Les Burundais ont moins de dix jours pour changer leurs grosses coupures
Economie

La Libre Afrique8 juin 2023

Le manque de liquidité était devenu un problème central de l’économie nationale qui a décidé de changer tous les billets de 5 000 et 10 000 francs en dix jours.

Depuis des mois, les Burundais se plaignent de l’absence de liquidités sur les marchés locaux. “Les billets de 10 000 francs ont disparu de la circulation”, constataient en avril dernier un commerçant de Bujumbura, la capitale économique du pays.

En cause, selon plusieurs sources, la thésaurisation face à la crainte d’une banqueroute de l’État. “Si l’État a besoin d’argent, tout le monde craint qu’il passe se servir dans les banques, donc on n’a plus confiance”, explique un autre habitant de Bujumbura énervé par le fait que “même dans agences bancaires, il n’y a plus de billets de 10 000 francs. La valeur la plus élevée est de 2 000 francs”, soit l’équivalent de 50 cents (!), l’euro s’échangeant aujourd’hui à 4 000 francs bu.

Beaucoup accusent les dignitaires de l’État de “dormir sur des matelas de billets de grosses coupures”, tout en avouant ne pas comprendre l’attitude de ces gens qui ont ces “pactoles” mais qui les voient “fondre à vue d’œil à cause de l’inflation”.

On change tout et vite

« Les grosses fortunes vont devoir mettre sur pied de vraies armées de petits changeurs, s’ils veulent éviter de perdre trop d’argent et récupérer du cash”, s’amuse un Burundais qui prévoit de “vraies cohues”. L’opération concerne les billets de 5 000 et 10 000 francs qui seront remplacés par de nouvelles coupures.

C’est essentiellement la couleur des billets qui change.

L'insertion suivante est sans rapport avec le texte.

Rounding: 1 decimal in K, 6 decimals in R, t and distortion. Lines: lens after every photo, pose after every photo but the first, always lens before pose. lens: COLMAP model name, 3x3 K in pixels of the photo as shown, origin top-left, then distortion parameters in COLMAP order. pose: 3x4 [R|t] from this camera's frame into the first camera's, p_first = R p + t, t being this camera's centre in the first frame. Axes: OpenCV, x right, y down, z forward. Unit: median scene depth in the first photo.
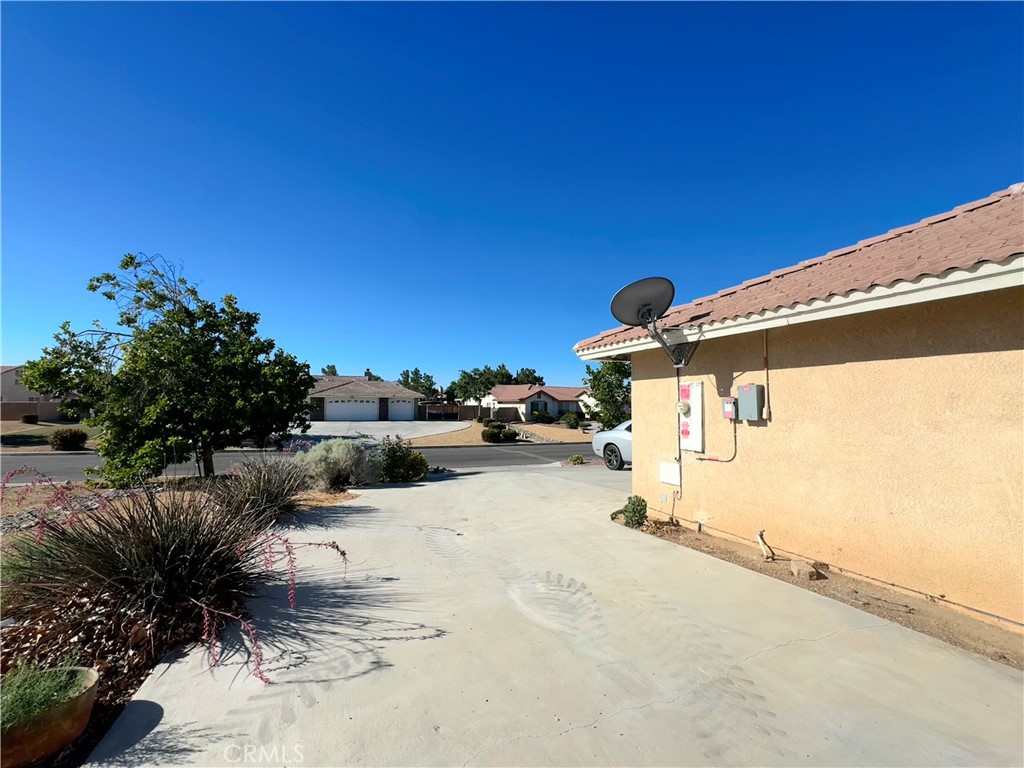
lens RADIAL K [[448.2, 0, 512.0], [0, 448.2, 384.0], [0, 0, 1]] dist [-0.005900, -0.000104]
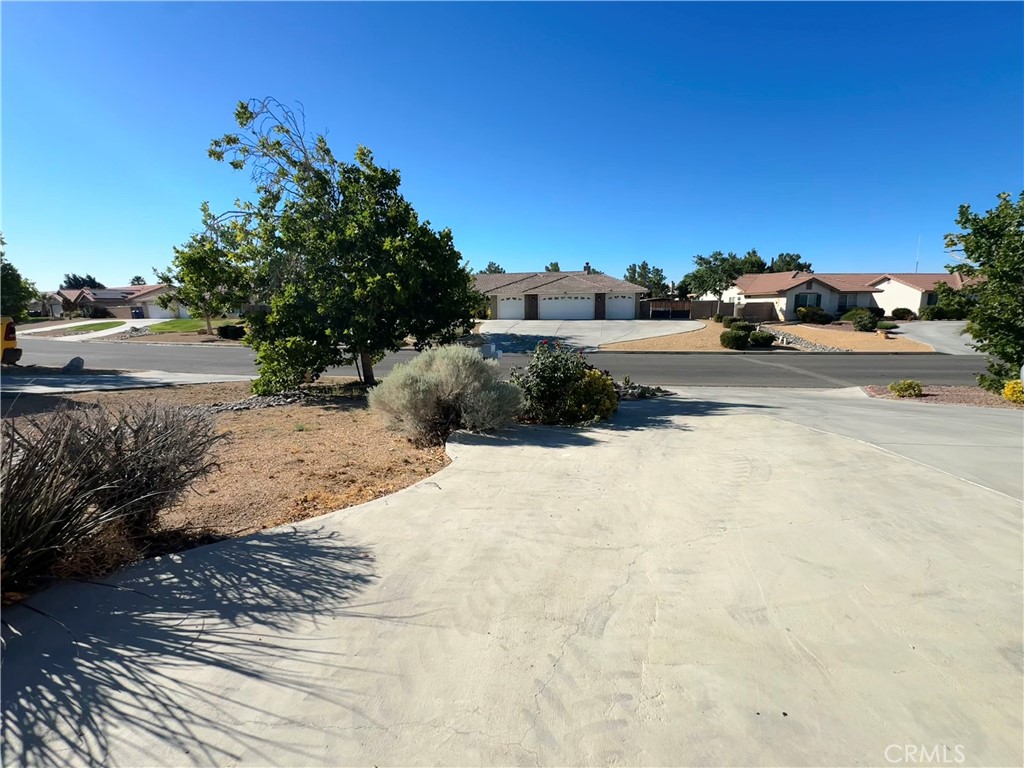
lens RADIAL K [[448.2, 0, 512.0], [0, 448.2, 384.0], [0, 0, 1]] dist [-0.005900, -0.000104]
pose [[0.878132, 0.068693, -0.473461, -0.009903], [0.037421, 0.976744, 0.211117, 0.011831], [0.476952, -0.203106, 0.855140, 0.123453]]
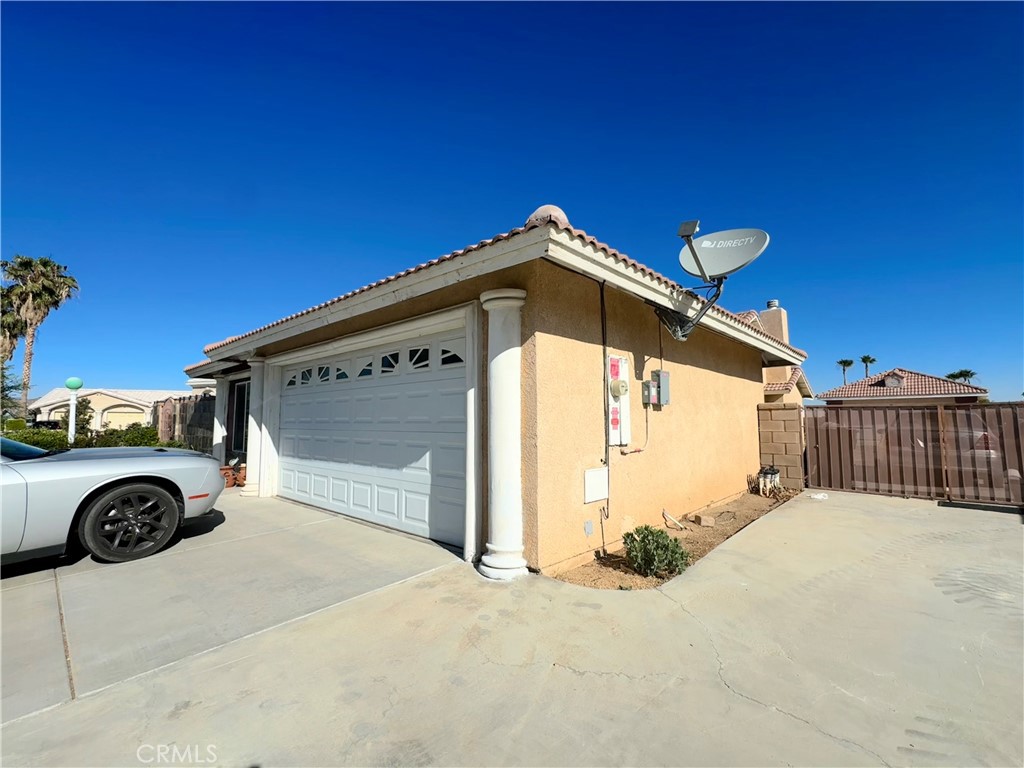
lens RADIAL K [[448.2, 0, 512.0], [0, 448.2, 384.0], [0, 0, 1]] dist [-0.005900, -0.000104]
pose [[-0.410154, 0.072324, 0.909144, -0.110262], [-0.049497, 0.993616, -0.101374, 0.063669], [-0.910672, -0.086578, -0.403956, 0.716889]]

Ce sera toujours le portrait du prince Louis Rwagasore qui sera sur les 10 000 et le président Melchior Ndadaye sur les 5 000. Mais avec le changement de couleur, impossible de se tromper quand on passe d’un vieux brun au rose, pour les grosses coupures”, poursuit notre commerçant pas mécontent de cette opération “qui va solidement faire bosser les banques dans les prochains jours. Il faut s’attendre à de grandes files dès ce vendredi.” L’annonce de ce changement est en effet tombée ce mercredi 7 juin par un courrier signé par le gouverneur de la Banque centrale Dieudonné Murengerantwari.

Le remplacement des billets, lui, commence le… jour même et les Burundais ont jusqu’au 17 juin (soit dix jours) pour changer leurs coupures avec des plafonds pour chaque transaction et ce jeudi 8 juin est férié, à l’occasion de la journée nationale du patriotisme et de la commémoration de la mort du président Pierre Nkurunziza, décédé il y a tout juste trois ans.

La Banque centrale a visiblement tout prévu et le mouvement apparaît clairement comme un moyen de faire rentrer des liquidités dans les caisses des banques et de prendre au dépourvu ceux qui sont à l’origine de la crise.

Impossible ainsi d’échanger plus de 100 000 francs en cash. Au-delà de ce montant, qui représente 25 euros, les Burundais sont priés de déposer leur cash sur leur compte en banque avec, là aussi, un montant maximal de 10 millions de francs pour les personnes physiques (2 500 euros) et 30 millions pour les entreprises (7 500 euros). Le document de la Banque centrale ne prévoit aucune dérogation aux délais fixés. “Il va falloir ruser, s’amuse un diplomate qui vante la capacité de réaction des hommes quand il s’agit d’argent. Mais il faut reconnaître que c’est un beau coup du premier cercle de pouvoir et qu’il est parvenu à mener cette action sans qu’elle soit ébruitée”.

Car il est évident que la Banque centrale n’a pu mener cette opération de guérilla sans l’aval du président, de son Premier ministre et de son ministre des Finances. “Ceux-là ont eu le temps de se préparer”, poursuit le diplomate qui prévoit que “personne, à part l’un ou l’autre opérateur économique, qui pourrait avoir gain de cause, n’osera se plaindre sous peine de devoir exposer au grand jour ses biens”.

Le gouvernement va mettre ainsi fin aux tensions sur les liquidités mais il ne résout rien de la crise économique dans un pays où les industries extractives – importantissime source de rentrées – sont toujours à l’arrêt et le nouveau code minier et ses exigences ne devraient pas booster rapidement le secteur.